"Solche Leute fühlen sich mit der Gesellschaft nicht mehr verbunden"
Forscherin zum Fall Hoeneß

Die Frage, ob Uli Hoeneß ein Steuerbetrüger ist, stellt sich nicht mehr. Bleibt aber noch die Frage nach dem ‚Warum‘. Eine Erklärung dafür hat die Forscherin Brigitte Unger. Die Wissenschaftliche Direktorin des Wirtschafts- und Sozialwissenschaftlichen Instituts (WSI) in der Hans-Böckler-Stiftung und Professorin an der Universität Utrecht forscht zu Steuerkriminalität und berät unter anderem die Europäische Union bei Maßnahmen gegen Geldwäsche.
Unger sieht einen Zusammenhang zwischen wachsender Ungleichheit bei Einkommen und Vermögen sowie fehlender Steuermoral: "Wie wir wissen, ist die Verteilung der Einkommen auch in Deutschland in den vergangenen 20 Jahren spürbar ungleicher geworden. Dabei ist der Anteil der Gewinn- und Vermögenseinkommen gewachsen. Und diese Einkommensarten sind für den Staat intransparenter als Arbeitseinkommen, von denen bereits der Arbeitgeber Abgaben abführt", erklärt Unger.
„Wer richtig reich ist, braucht die öffentliche Infrastruktur nicht mehr so dringend“
Bei den Vermögen sei die Verteilung sogar "stark polarisiert". Damit gewinne ein psychologischer Faktor an Gewicht, den die Forscherin bislang vor allem in Entwicklungs- und Schwellenländern beobachtet hat: "Wer richtig reich ist, braucht die öffentliche Infrastruktur nicht mehr so dringend. Wenn meine Kinder eine Privatschule besuchen und ich auf einen Sicherheitsdienst statt auf die Polizei vertraue, wozu soll ich dann für öffentliche Einrichtungen zahlen? Solche Leute fühlen sich mit der Gesellschaft nicht mehr verbunden", erläutert Unger.

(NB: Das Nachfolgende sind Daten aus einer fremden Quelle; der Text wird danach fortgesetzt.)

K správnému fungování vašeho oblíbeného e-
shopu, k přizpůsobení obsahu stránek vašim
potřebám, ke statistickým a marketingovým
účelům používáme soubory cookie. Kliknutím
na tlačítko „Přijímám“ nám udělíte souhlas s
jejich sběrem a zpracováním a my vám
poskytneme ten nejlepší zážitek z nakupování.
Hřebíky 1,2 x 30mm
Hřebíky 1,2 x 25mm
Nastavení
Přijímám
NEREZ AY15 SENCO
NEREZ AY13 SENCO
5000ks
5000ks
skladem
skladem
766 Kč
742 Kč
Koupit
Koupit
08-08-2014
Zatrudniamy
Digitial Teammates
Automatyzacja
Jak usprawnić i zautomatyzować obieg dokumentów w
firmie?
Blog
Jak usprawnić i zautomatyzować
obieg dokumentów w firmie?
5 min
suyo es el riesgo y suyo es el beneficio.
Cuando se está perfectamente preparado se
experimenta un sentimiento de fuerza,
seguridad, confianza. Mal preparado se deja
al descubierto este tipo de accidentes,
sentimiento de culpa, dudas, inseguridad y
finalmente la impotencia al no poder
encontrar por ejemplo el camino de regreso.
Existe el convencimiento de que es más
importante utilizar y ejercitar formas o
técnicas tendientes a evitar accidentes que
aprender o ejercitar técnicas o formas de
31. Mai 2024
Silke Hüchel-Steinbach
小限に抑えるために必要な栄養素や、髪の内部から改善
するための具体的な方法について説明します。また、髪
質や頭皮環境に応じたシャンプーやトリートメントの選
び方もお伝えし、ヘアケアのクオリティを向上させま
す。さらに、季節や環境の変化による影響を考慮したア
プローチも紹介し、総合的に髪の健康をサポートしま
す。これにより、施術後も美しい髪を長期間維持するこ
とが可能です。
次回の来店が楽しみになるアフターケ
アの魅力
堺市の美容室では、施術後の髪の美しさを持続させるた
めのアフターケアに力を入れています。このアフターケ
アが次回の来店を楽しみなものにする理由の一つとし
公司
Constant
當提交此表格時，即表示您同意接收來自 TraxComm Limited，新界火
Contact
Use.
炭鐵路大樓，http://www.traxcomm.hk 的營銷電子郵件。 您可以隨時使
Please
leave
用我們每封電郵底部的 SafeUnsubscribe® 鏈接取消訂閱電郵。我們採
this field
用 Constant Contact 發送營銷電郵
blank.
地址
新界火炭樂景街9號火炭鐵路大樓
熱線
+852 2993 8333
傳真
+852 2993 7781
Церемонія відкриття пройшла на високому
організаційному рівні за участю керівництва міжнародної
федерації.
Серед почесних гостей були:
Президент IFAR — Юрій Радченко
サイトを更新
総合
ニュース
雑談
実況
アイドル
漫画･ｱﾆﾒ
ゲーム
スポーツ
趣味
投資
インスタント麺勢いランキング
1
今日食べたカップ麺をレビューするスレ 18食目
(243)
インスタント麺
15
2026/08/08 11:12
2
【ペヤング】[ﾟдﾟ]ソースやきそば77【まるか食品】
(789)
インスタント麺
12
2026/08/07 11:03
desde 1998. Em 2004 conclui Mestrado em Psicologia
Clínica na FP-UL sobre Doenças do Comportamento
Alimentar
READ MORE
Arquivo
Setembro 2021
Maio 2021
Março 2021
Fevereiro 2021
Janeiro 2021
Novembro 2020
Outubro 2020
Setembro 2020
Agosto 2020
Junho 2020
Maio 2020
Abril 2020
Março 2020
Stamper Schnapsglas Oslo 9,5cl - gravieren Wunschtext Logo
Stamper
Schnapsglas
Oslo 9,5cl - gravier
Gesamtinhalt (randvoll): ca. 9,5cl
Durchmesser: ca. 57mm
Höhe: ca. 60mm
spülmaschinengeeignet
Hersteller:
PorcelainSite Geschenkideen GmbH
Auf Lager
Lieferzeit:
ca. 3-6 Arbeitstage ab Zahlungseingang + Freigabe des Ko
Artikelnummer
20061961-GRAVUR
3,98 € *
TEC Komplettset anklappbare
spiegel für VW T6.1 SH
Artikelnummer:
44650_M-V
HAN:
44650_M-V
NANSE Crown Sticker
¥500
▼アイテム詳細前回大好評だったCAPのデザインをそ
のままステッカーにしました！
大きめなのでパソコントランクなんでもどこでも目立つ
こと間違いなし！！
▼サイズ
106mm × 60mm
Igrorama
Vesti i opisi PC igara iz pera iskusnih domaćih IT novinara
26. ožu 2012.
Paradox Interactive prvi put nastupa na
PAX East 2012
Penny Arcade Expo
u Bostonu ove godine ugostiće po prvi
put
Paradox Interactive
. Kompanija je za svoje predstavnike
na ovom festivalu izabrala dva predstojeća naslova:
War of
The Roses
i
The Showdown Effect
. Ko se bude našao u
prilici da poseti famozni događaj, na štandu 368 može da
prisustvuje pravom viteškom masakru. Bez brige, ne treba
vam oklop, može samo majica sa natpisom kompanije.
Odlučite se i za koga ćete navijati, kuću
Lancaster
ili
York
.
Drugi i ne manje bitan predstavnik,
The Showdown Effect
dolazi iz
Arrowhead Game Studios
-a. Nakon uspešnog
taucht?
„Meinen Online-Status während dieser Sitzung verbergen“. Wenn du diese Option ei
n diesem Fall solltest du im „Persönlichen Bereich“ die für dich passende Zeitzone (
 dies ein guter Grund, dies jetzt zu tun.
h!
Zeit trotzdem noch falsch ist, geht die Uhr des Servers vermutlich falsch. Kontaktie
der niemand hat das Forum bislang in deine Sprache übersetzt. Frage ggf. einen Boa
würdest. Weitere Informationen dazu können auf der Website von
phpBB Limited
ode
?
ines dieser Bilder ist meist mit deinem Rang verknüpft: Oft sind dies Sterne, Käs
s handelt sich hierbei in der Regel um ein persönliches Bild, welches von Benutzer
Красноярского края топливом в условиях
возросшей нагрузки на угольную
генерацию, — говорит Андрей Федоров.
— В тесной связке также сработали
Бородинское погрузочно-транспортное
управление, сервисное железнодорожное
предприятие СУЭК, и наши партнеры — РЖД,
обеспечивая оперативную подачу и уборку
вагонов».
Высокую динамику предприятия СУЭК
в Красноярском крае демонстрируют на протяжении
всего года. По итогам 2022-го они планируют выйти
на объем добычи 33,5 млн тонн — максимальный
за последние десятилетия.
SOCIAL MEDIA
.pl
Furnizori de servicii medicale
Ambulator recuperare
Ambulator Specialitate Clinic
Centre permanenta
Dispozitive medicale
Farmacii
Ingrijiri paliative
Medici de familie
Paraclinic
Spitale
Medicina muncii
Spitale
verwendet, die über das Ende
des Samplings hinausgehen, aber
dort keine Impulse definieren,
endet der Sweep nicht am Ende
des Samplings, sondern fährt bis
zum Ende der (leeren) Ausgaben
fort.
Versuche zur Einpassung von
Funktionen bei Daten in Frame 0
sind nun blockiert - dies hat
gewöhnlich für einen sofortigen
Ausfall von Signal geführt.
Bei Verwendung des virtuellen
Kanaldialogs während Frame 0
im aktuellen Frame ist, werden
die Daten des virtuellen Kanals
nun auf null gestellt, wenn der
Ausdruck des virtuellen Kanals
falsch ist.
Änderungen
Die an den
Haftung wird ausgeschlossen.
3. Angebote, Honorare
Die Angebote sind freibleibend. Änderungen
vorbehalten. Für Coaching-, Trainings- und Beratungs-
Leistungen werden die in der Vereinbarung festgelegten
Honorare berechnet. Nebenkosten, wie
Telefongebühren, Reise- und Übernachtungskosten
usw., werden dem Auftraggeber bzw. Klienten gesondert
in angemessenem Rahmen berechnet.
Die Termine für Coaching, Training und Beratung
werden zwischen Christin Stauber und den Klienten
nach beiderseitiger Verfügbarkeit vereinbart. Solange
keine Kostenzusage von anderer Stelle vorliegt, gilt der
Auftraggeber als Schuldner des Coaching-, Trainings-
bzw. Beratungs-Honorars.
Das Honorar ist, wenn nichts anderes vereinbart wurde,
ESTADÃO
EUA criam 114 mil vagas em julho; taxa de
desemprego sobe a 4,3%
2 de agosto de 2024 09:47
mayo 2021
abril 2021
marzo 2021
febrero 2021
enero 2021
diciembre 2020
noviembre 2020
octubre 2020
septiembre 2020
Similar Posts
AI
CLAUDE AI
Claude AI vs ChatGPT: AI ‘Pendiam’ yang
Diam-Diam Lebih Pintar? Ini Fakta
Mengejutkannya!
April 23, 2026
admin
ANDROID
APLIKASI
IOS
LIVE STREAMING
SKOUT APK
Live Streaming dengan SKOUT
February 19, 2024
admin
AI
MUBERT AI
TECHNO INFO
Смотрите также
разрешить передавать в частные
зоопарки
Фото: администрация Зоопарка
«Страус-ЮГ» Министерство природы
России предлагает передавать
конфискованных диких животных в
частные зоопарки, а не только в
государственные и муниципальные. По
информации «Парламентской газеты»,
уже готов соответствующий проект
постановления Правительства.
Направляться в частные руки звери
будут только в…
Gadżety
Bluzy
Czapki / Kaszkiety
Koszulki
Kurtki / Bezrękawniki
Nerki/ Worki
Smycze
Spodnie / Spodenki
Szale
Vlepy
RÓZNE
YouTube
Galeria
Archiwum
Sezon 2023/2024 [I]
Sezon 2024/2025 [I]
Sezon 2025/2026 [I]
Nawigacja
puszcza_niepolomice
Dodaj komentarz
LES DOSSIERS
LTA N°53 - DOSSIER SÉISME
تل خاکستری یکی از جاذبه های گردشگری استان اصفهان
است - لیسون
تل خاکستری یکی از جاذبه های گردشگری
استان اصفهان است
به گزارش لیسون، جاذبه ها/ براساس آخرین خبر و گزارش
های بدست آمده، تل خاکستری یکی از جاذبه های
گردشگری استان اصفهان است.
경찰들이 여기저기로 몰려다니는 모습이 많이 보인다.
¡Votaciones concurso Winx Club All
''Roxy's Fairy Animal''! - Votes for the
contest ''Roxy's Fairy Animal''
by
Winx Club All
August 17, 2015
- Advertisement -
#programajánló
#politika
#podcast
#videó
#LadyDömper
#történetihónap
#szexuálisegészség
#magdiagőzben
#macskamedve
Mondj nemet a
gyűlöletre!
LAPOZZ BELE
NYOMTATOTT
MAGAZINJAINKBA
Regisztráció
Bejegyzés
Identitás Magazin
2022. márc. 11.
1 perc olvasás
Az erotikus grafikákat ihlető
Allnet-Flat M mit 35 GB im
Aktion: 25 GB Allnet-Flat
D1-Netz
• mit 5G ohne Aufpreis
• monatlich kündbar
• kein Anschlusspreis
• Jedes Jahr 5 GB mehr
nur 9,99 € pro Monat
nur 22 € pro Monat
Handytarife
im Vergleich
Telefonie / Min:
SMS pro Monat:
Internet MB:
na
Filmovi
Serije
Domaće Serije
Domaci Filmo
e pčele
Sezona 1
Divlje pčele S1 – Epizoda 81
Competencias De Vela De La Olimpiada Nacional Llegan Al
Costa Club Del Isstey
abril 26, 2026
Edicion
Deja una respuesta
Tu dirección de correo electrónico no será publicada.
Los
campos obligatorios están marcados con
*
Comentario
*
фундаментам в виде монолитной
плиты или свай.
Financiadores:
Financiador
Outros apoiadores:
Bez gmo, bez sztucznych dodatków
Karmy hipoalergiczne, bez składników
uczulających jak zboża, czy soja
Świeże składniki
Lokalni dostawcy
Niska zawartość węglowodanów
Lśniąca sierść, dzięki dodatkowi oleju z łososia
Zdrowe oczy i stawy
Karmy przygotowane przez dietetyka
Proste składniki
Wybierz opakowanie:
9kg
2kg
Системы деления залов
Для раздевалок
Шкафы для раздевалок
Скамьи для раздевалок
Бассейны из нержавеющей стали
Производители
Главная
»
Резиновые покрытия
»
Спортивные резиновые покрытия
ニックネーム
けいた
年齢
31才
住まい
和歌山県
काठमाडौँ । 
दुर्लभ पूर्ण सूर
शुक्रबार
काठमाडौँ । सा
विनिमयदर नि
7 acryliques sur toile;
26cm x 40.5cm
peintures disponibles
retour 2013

Daher sei es wichtig, neben einer durchgreifenden internationalen Kooperation gegen Steuerflucht auch eine Verminderung der sozialen Ungleichheit anzustreben, "etwa durch höhere Steuern auf Vermögen", so Unger.
Weiterhin Schlupflöcher trotz internationaler Zusammenarbeit
Immerhin kommt die internationale Zusammenarbeit gegen Steuerhinterziehung und Steuervermeidung voran, aber es bleiben Schlupflöcher. Unger: "Wenn der internationale Datenaustausch kommt, wird Steuerhinterziehung via Ausland schwieriger, aber das Problem ist noch nicht gelöst. Auch, weil Staaten mit einer großen Finanzindustrie weiterhin versuchen werden, deren Geschäfte zu schützen."
Beispiel Niederlande: Der Staat habe durch die Finanzströme keine nennenswerten Einnahmen. Dafür aber regelmäßig einen Riesenärger mit dem amerikanischen Fiskus, dem Milliarden entgehen. „Offensichtlich geht es darum, den eigenen Finanzplatz zu unterstützen. Die Finanztransaktionen bescheren Banken, Steuerexperten und spezialisierten Anwälten Arbeit und Umsätze“, meint Unger.
Jedoch sei es "irrational, wenn Staaten per Steuerwettbewerb Standortpolitik machen wollen." Denn damit würden sie eine Spirale nach unten in Gang setzen: "Wenn einer anfängt, müssen die anderen früher oder später nachziehen“, so Unger. „Am Ende hat keiner einen Wettbewerbsvorteil, aber alle haben geringere Einnahmen. Dann müssen sie womöglich Sparprogramme auflegen, die das Wirtschaftswachstum schädigen und die soziale Ungleichheit weiter hochtreiben."